Description:
Hi,
I am classifying this report as a feature request as I suggest modifying MySQL behavior. However, it could be argued that this is a serious bug as the current implementation of MySQL can lead a novice user, or even an expert who is "forgetting" about this specific behavior, to corrupt data after restoring a backup.
The default value for replicate-same-server-id is OFF. Quoted from the manual ([1] and [2]), “Normally, this [setting replicate-same-server-id to ON] is useful only in rare configurations”. I disagree and both Lefred and I talked about this problematic behavior in [3] and [4]. The problem is with restoring a backup on a node that was a master since the backup was taken, and because of replicate-same-server-id = OFF, transactions will be skipped unless the server-id is changed (and this change can easily be forgotten, leading to data corruption and replication breakage).
[1]: https://dev.mysql.com/doc/refman/5.7/en/replication-options-slave.html#option_mysqld_repli...
[2]: https://dev.mysql.com/doc/refman/8.0/en/replication-options-slave.html#option_mysqld_repli...
[3]: https://lefred.be/content/mysql-gtid-restore-a-master-from-a-replicas-backup/
[4]: https://jfg-mysql.blogspot.com/2020/01/legacy-behavior-corrupting-restored-backups.html
The solution is not as simple as changing the default to ON because this is not possible in MySQL 5.7 with log-slave-updates or without GTID and with log-slave-updates in 8.0 (this setting cannot be combined with log-slave-updates or with GTID disabled in 5.7 and 8.0 respectively).
I would suggest the following for fixing this serious problem (could be implemented in many steps):
- In MySQL 8.0, when GTID is enabled, replicate-same-server-id should be automatically ON,
- Add a new option for replicate-same-server-id in which replication would stop with an error if a SQL Thread sees its own server-id (suggested name “Break”),
- Make this “Break” behavior the default,
- Allow replicate-same-server-id = ON and = Break even with log-slave-updates or without GTID,
- Make replicate-same-server-id dynamic.
This way, the default behavior in MySQL 8.0 with GTID becomes safe (improvement on the status quo). And eventually, the default setting (“Break”) becomes safe in all cases (maybe even in 5.7 if the fix is back ported there, which IMHO should be done because data corruption is bad), and people deploying cyclic replication can easily change it to OFF (no significant backward compatibility problems, just a replication breakage if this is forgotten).

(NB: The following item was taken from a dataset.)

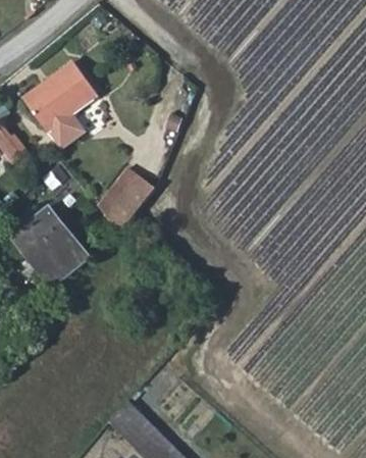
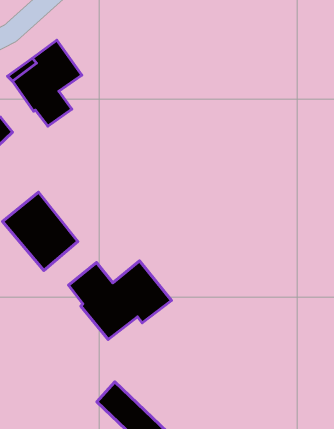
building: [98,173,155,224] -> none
building: none -> [68,261,171,339]

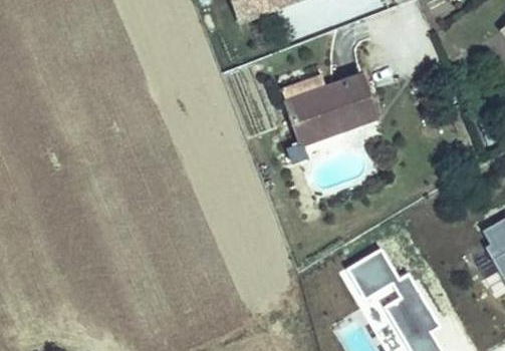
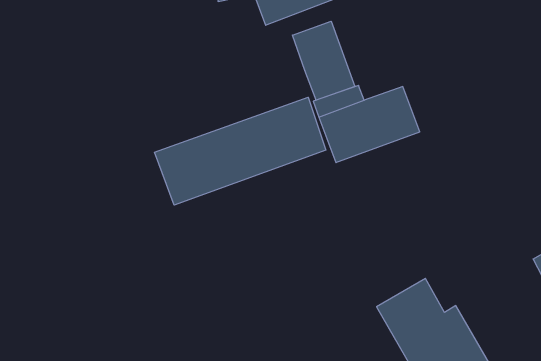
building: none -> [292,21,355,100]
building: none -> [155,97,326,205]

Restoring a backup as presented in [3] or [4] does not lead to silent data corruption (great improvements on current behavior). And when replication breaks because of this parameter, it can be investigated (a good error message would also help), and it can be fixed without restarting MySQL (operation flexibility).
Many thanks for looking into that and for making MySQL easier and safer to run,
JFG
How to repeat:
See description.
Suggested fix:
See description.